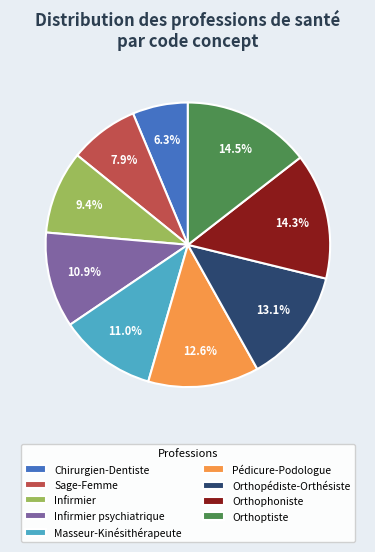

How much of the chart is everything except Pédicure-Podologue?

87.4%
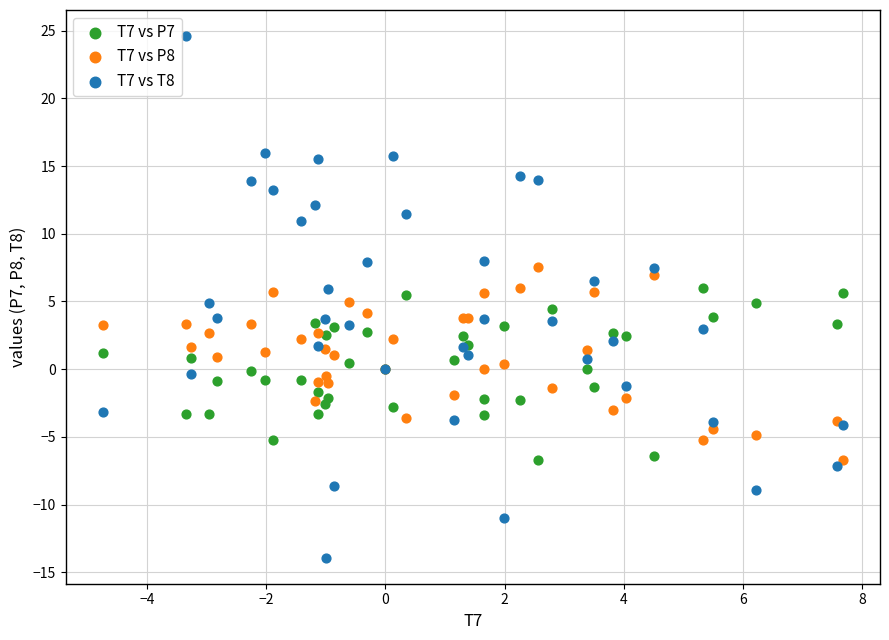

Which series reaches the maximum Y coordinate?

T7 vs T8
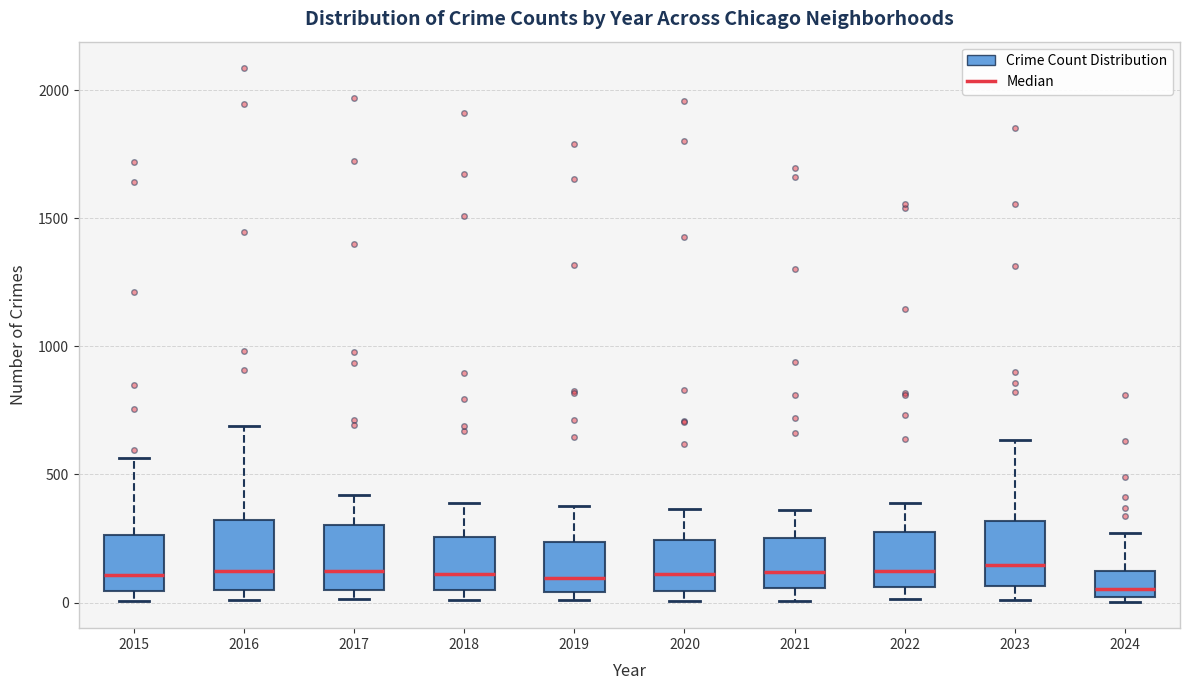

Where does the upper whisker of the box at x = 2020 end on the y-axis? The values are not printed on the chart, so give them approximately, as read against the axis.

350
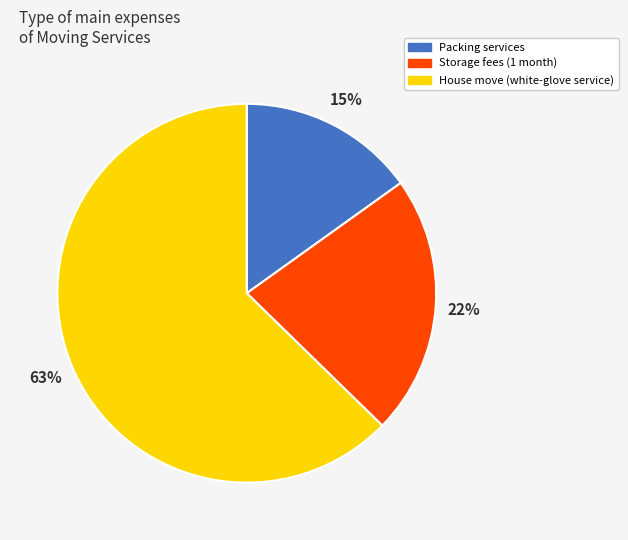

Combined, do Packing services and Storage fees (1 month) account for over 50%?

No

Work to complete: Rewrite these lines, changing every "chart" to "graph" and keeping everything else as it is. Leave the pictures out of your answer.

Reply:
How much of the graph is everything except Pédicure-Podologue?

87.4%

Which series reaches the maximum Y coordinate?

T7 vs T8

Where does the upper whisker of the box at x = 2020 end on the y-axis? The values are not printed on the graph, so give them approximately, as read against the axis.

350

Combined, do Packing services and Storage fees (1 month) account for over 50%?

No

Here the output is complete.